Obrona przed zagrożeniem

Z każdym tygodniem, a nawet z każdym dniem rozwiewają się nadzieje rządu na bezbolesne przeczekanie światowego kryzysu gospodarczego, a kolejne prognozy ekonomiczne coraz bardziej obniżają przyszłoroczne tempo wzrostu w naszym kraju. Przewodnik Katolicki, 7 grudnia 2008



Z każdym tygodniem, a nawet z każdym dniem rozwiewają się nadzieje rządu na bezbolesne przeczekanie światowego kryzysu gospodarczego. Kolejne prognozy ekonomiczne coraz bardziej obniżają przyszłoroczne tempo wzrostu w naszym kraju. Tymczasem analizując działania rządu, nie widać żadnego pomysłu, żadnej sensownej koncepcji przeciwdziałania narastającemu spowolnieniu naszej gospodarki.

Brak diagnozy kryzysu

Wydaje się, iż rząd Donalda Tuska liczy na to, że przeczeka kryzys i ograniczy jego wpływ na polską gospodarkę zasłaniając się działaniami państw zachodnich i instytucji unijnych. Brak właściwej diagnozy kryzysu powoduje, iż zamiast realnej polityki przeciwdziałania zjawiskom kryzysowym mamy do czynienia jedynie z dążeniem do polaryzacji społeczeństwa na tle rezygnacji z suwerenności monetarnej. W tym dążeniu ujawnia się cały brak zrozumienia istoty obecnego kryzysu światowego, wynikającego między innymi z braku kontroli nad procesami globalizacyjnymi.

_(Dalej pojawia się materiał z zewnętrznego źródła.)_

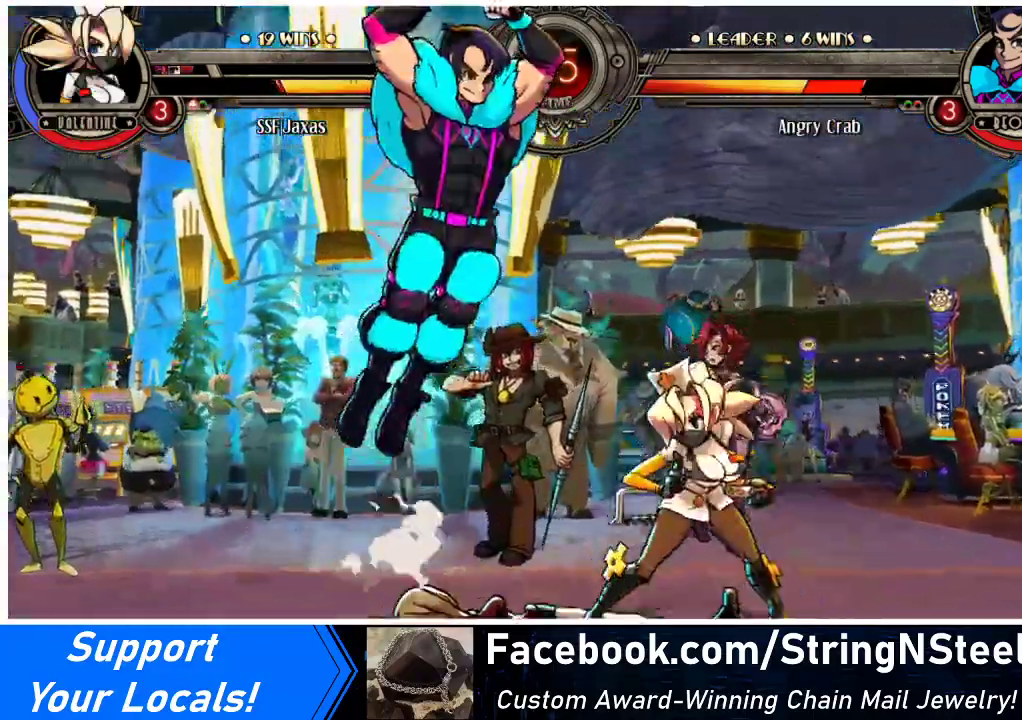
{"buttons": ["DPAD_RIGHT"], "events": [[100, "DPAD_DOWN", "down"], [200, "DPAD_DOWN", "up"]]}
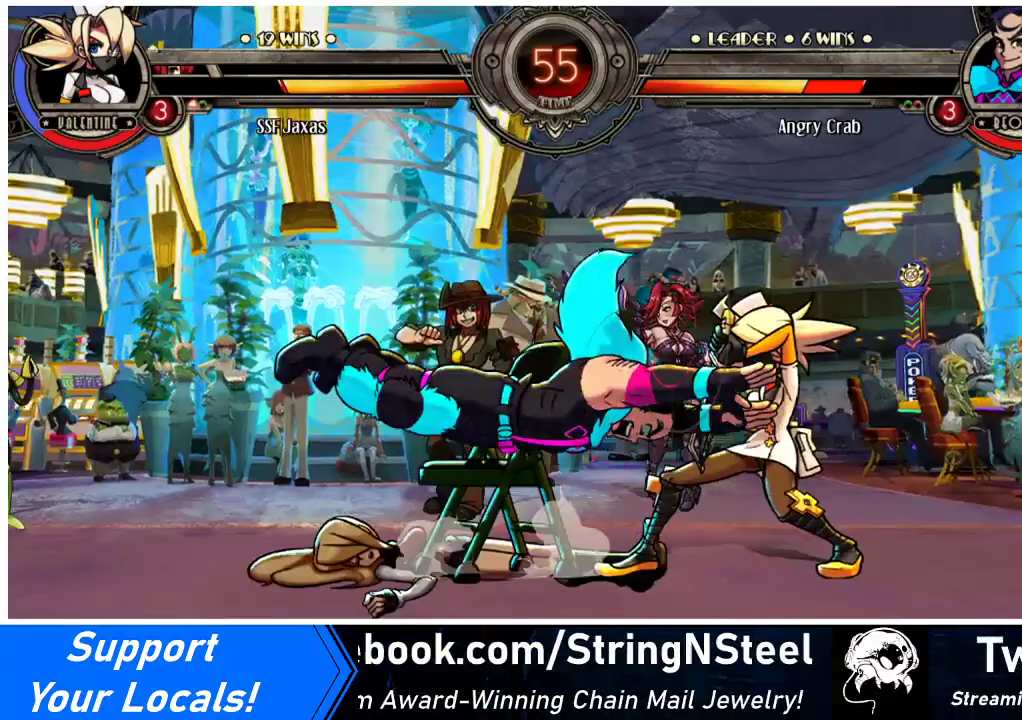
{"buttons": ["DPAD_DOWN", "DPAD_RIGHT"], "events": [[33, "DPAD_DOWN", "down"]]}
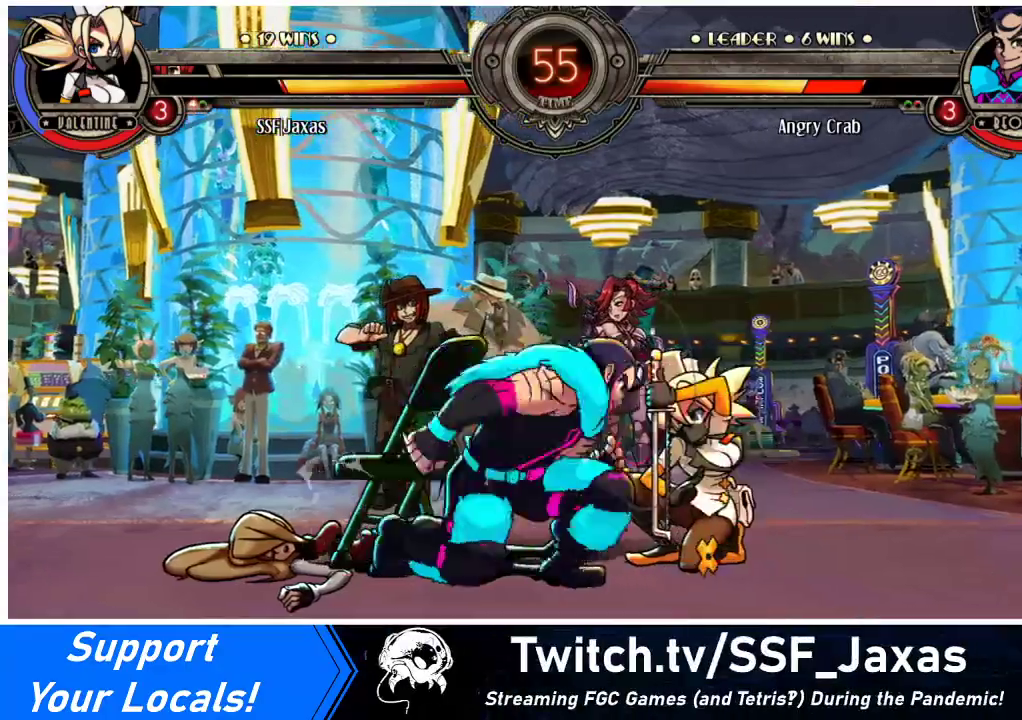
{"buttons": ["DPAD_DOWN", "DPAD_RIGHT"], "events": [[200, "SQUARE", "down"], [200, "TRIANGLE", "down"], [333, "TRIANGLE", "up"], [367, "SQUARE", "up"]]}
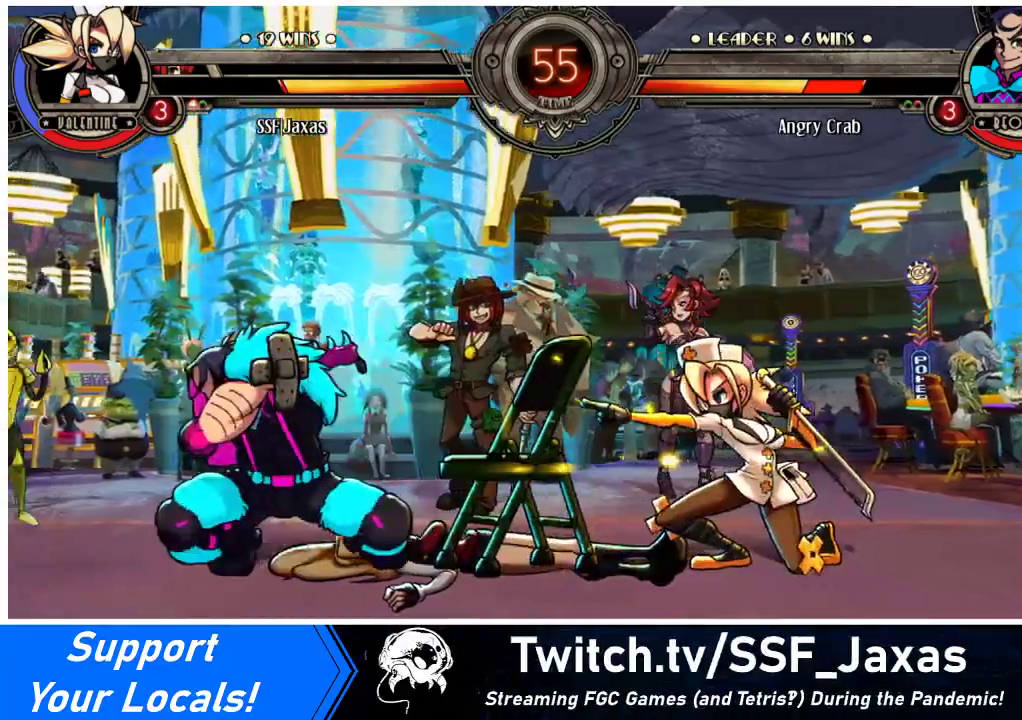
{"buttons": [], "events": [[33, "DPAD_DOWN", "up"], [33, "DPAD_RIGHT", "up"], [67, "R2", "down"], [200, "R2", "up"], [333, "R2", "down"], [500, "R2", "up"]]}
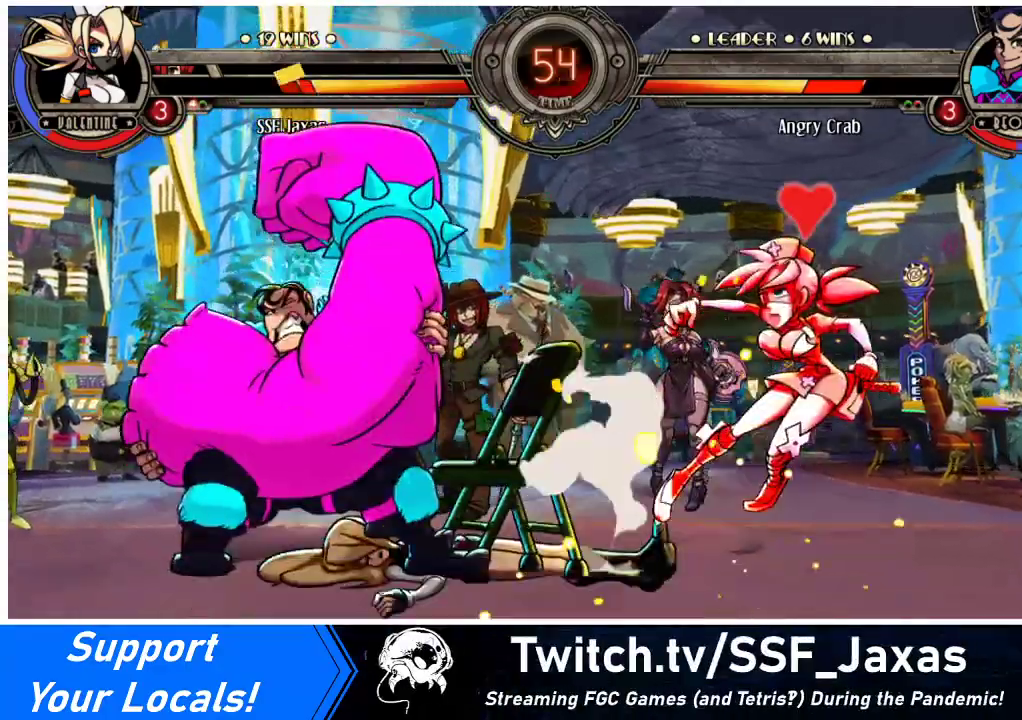
{"buttons": ["DPAD_LEFT"], "events": [[133, "R2", "down"], [233, "R2", "up"], [333, "DPAD_LEFT", "down"]]}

Polaryzacja na zwolenników i przeciwników polskiej waluty jest wygodna dla głównych sił politycznych, podczas gdy w celu zaradzenia nadchodzącemu kryzysowi konieczne są skoordynowane działania broniące interesów Polaków zarówno przed finansowymi grupami interesów, jak i szerzącym się egoistycznym postawom wysokorozwiniętych państw Unii Europejskiej. Bierność ta wynika też z lęku przed przyznaniem się do bankructwa dotychczasowej ideologii gospodarczej, wyznawanej przez partię rządzącą i intelektualną nieporadnością w sytuacji, gdy wszystkie „pryncypia” tej ideologii okazały się źródłem zagrożenia naszej gospodarki.

Zasadniczym czynnikiem wystawiającym polską gospodarkę na niebezpieczeństwo światowego kryzysu była sprzedaż większości polskich banków i innych największych przedsiębiorstw inwestorom strategicznym z państw dzisiaj dotkniętych kryzysem instytucji finansowych. Dziś „strategiczni” właściciele polskich banków podejmują próby wytransferowania środków finansowych z Polski w celu ratowania płynności „spółek-matek” przy bierności organów nadzorczych i pasywności rządu.

Drugim zasadniczym czynnikiem wystawiającym polską gospodarkę na niebezpieczeństwo była wieloletnia polityka schładzania gospodarki przy pomocy wysokich stóp procentowych, co doprowadziło do wypchnięcia polskiego długu za granicę i wysokich obecnie kosztów „rolowania” tego długu. Polityka ta zagraża krachem finansowym, w sytuacji, gdy koncerny zagraniczne, będące największymi polskimi eksporterami, wobec spadku popytu na rynkach międzynarodowych przede wszystkim ograniczają produkcję w zagranicznych, a nie macierzystych zakładach.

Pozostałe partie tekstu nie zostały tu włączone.